◆ Exercise directions: Write out the lines below word for word, beginning with the line that contains "family: Myrtaceae" and continuing through the last line of the entries.

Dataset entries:
▬▬▬▬▬▬

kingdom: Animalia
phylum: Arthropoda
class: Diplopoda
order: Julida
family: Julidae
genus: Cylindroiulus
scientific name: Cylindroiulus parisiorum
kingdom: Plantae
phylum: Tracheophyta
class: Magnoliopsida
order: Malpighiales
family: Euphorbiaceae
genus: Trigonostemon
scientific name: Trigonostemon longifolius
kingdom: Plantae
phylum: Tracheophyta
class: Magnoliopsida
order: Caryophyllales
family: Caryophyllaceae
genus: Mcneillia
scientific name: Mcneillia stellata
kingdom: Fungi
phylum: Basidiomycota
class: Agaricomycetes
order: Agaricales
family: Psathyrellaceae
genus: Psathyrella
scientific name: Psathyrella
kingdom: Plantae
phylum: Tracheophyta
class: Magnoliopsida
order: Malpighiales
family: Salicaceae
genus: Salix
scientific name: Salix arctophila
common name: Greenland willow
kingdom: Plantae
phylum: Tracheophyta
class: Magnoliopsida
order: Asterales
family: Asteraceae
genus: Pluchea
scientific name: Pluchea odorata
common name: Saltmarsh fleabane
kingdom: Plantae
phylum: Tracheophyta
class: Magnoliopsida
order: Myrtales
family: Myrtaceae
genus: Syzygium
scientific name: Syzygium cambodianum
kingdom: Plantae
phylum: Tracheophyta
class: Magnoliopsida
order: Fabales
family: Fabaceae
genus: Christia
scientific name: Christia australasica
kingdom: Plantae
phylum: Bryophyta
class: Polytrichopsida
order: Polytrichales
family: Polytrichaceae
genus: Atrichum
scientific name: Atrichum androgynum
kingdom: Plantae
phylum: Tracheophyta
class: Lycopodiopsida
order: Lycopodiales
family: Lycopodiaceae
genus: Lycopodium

▬▬▬▬▬▬

◆ Output below:
family: Myrtaceae
genus: Syzygium
scientific name: Syzygium cambodianum
kingdom: Plantae
phylum: Tracheophyta
class: Magnoliopsida
order: Fabales
family: Fabaceae
genus: Christia
scientific name: Christia australasica
kingdom: Plantae
phylum: Bryophyta
class: Polytrichopsida
order: Polytrichales
family: Polytrichaceae
genus: Atrichum
scientific name: Atrichum androgynum
kingdom: Plantae
phylum: Tracheophyta
class: Lycopodiopsida
order: Lycopodiales
family: Lycopodiaceae
genus: Lycopodium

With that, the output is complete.